• Consignes
1: Transcrivez fidèlement le passage du texte sur François-Noël Buffet qui commence aux mots « Un an plus tard, François-Noël » et se termine après les mots « lourd du gouvernement. ».
2: Indiquez si chacune des affirmations suivantes concorde avec le texte sur François-Noël Buffet, en répondant par oui ou par non et en citant mot pour mot les termes du texte qui tranchent la question.
(a) François-Noël Buffet présidait la commission des lois du Sénat.
(b) Au ministère de l'Intérieur, François-Noël Buffet dispose d'un portefeuille dédié.
(c) Le sommet de la Coalition des pays européens contre le crime organisé où Buffet a remplacé Retailleau s'est tenu en Italie.
3: Répondez brièvement aux questions suivantes à partir du texte sur François-Noël Buffet, en reprenant les mêmes repères dans vos réponses.
(a) Quel article du projet de loi immigration Bruno Retailleau affine-t-il ?
(b) Combien d'attributions compte le poste de François-Noël Buffet ?
(c) Après le passage de quel cyclone les deux hommes se sont-ils rendus à Mayotte ?

• Texte fourni

════════

Décembre 2023, bureau du président du Sénat. Les lambris grincent, les mines sont graves, les stylos alignés au garde-à-vous. Gérard Larcher écoute, jauge, arbitre. À sa droite, Bruno Retailleau affine l’article 4 bis du projet de loi immigration, celui qui doit verrouiller les métiers en tension. À sa gauche, un homme se tait. Mais c’est son texte que les autres dissèquent. François-Noël Buffet, président de la commission des lois, raye une tournure trop molle, rectifie une virgule, ajoute une précision sur les contrôles. Les articles les plus durs, c’est lui qui en est à l’origine. Lui qui tient la plume pendant que les autres parlent. Dans ce bureau feutré où se jouent les équilibres, il réfléchit déjà en ministre.
Un an plus tard, François-Noël Buffet est à Beauvau sous la tutelle de Bruno Retailleau. Hors caméra. Son titre ? Ministre auprès du ministre d’État, ministre de l’Intérieur. Formel, flou. Mais son champ d’action, lui, est très large. Quatorze attributions, pas de portefeuille dédié, mais un périmètre à faire pâlir un préfet. L’administration territoriale, les sapeurs-pompiers, les polices municipales. La sécurité privée, celle des transports, celle des élus. La prévention de la délinquance, de la radicalisation, les amendes forfaitaires. Et ce n’est pas tout : cybersécurité, intégration, asile, gens du voyage. Jusqu’aux élections, où il est en première ligne sur la proportionnelle et la réforme Paris-Lyon-Marseille. « Il suffit de lire sa fiche de poste pour comprendre pourquoi Retailleau s’est battu pour lui décrocher le job », glisse un poids lourd du gouvernement.
Entre lui et Bruno Retailleau, l’entente ne date pas d’hier. Les deux hommes se sont apprivoisés au Sénat, au gré de rapports fouillés et de stratégies partagées. Le tandem fonctionne à la perfection. Quand le patron arbitre une crise, se déplace ou mène campagne, Buffet tient la boutique. En séance, il répond parfois à sa place. En mission, il le remplace. Ce fut le cas récemment, en Espagne, lors du sommet de la Coalition des pays européens contre le crime organisé. Toujours présent, jamais envahissant. Jamais il ne tire la couverture à lui. « Nous formons un binôme complémentaire, un vrai duo, glisse Buffet au JDD, qui souligne une relation d’une fluidité et d’une confiance absolue, voire de complicité. » Il a d’ailleurs été l’un des premiers à saluer la victoire écrasante de Retailleau à la présidence des Républicains. Le Vendéen, lui, renvoie l’ascenseur sans modération : « François-Noël Buffet, c’est une force tranquille. C’est un homme qui allie la solidité et la sérénité. Je l’ai vu, par exemple, lorsque nous nous sommes rendus à Mayotte après le passage du cyclone Chido, dans des conditions difficiles, au milieu d’une situation dramatique. Cette force tranquille, c’est bien sûr l’expression d’un tempérament mais aussi d’un parcours : celui d’un élu enraciné, d’un sénateur respecté, d’un homme qui a dessiné sa trajectoire politique par l’expérience et l’exigence. Cela me plaît. Cela me parle. J’ai beaucoup de chance de l’avoir à mes côtés. »

════════

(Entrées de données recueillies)

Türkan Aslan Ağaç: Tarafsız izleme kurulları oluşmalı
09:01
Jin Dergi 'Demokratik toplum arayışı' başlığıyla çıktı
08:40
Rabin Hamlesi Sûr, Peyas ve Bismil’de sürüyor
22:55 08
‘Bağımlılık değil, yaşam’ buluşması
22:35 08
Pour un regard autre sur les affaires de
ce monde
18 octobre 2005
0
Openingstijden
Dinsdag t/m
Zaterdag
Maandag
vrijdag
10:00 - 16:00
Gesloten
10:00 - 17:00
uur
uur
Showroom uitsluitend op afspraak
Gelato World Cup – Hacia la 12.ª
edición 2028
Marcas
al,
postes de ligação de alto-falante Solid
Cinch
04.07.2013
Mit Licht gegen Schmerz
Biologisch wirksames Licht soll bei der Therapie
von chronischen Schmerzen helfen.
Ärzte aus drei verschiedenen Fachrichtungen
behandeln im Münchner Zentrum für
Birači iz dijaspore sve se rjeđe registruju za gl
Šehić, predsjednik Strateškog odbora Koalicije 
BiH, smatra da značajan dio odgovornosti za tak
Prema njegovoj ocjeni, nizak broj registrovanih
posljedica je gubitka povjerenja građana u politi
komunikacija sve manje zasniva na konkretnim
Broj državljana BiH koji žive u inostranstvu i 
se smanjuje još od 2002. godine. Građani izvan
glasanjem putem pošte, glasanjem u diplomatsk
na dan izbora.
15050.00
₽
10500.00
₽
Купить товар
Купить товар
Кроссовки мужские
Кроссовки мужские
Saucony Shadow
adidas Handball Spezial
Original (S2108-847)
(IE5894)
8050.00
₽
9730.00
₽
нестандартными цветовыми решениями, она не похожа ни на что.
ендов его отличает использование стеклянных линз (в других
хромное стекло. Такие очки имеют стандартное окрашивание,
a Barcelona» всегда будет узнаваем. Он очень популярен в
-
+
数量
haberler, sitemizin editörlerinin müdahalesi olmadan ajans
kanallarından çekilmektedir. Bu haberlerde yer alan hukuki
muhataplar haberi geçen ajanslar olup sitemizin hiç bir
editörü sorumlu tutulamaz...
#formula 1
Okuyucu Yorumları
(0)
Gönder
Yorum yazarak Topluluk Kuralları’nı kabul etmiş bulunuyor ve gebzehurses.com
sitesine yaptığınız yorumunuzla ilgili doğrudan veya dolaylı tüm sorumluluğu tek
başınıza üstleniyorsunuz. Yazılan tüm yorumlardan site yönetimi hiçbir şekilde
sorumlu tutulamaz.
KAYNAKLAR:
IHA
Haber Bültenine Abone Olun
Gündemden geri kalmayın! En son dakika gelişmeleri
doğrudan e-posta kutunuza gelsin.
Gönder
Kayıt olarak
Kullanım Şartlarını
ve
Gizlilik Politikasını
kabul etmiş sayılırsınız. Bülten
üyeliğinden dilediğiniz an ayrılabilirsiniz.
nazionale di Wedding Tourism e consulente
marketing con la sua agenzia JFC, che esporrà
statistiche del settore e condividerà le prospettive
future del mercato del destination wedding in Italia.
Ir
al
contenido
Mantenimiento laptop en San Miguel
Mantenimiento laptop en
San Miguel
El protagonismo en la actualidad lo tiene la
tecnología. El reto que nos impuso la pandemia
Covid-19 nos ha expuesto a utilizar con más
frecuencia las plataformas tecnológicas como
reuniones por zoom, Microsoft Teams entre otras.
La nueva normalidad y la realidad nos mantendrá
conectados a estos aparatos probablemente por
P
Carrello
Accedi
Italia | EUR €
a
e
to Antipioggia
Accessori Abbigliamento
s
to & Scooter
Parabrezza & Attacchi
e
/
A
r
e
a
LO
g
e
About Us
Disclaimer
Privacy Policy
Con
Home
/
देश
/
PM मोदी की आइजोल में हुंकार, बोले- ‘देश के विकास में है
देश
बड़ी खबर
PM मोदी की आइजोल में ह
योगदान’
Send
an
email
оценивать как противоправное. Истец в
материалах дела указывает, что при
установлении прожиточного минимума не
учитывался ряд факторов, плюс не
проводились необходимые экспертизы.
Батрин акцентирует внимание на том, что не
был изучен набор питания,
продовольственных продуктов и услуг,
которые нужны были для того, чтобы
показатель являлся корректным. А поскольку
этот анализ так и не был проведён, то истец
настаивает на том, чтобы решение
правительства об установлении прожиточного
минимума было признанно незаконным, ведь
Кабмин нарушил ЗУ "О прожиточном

════════

• Réponses par consigne
1:
Un an plus tard, François-Noël Buffet est à Beauvau sous la tutelle de Bruno Retailleau. Hors caméra. Son titre ? Ministre auprès du ministre d’État, ministre de l’Intérieur. Formel, flou. Mais son champ d’action, lui, est très large. Quatorze attributions, pas de portefeuille dédié, mais un périmètre à faire pâlir un préfet. L’administration territoriale, les sapeurs-pompiers, les polices municipales. La sécurité privée, celle des transports, celle des élus. La prévention de la délinquance, de la radicalisation, les amendes forfaitaires. Et ce n’est pas tout : cybersécurité, intégration, asile, gens du voyage. Jusqu’aux élections, où il est en première ligne sur la proportionnelle et la réforme Paris-Lyon-Marseille. « Il suffit de lire sa fiche de poste pour comprendre pourquoi Retailleau s’est battu pour lui décrocher le job », glisse un poids lourd du gouvernement.

2:
(a) Oui : « François-Noël Buffet, président de la commission des lois »
(b) Non : « Quatorze attributions, pas de portefeuille dédié »
(c) Non : « en Espagne, lors du sommet de la Coalition des pays européens contre le crime organisé »

3:
(a) L'article 4 bis.
(b) Quatorze.
(c) Le cyclone Chido.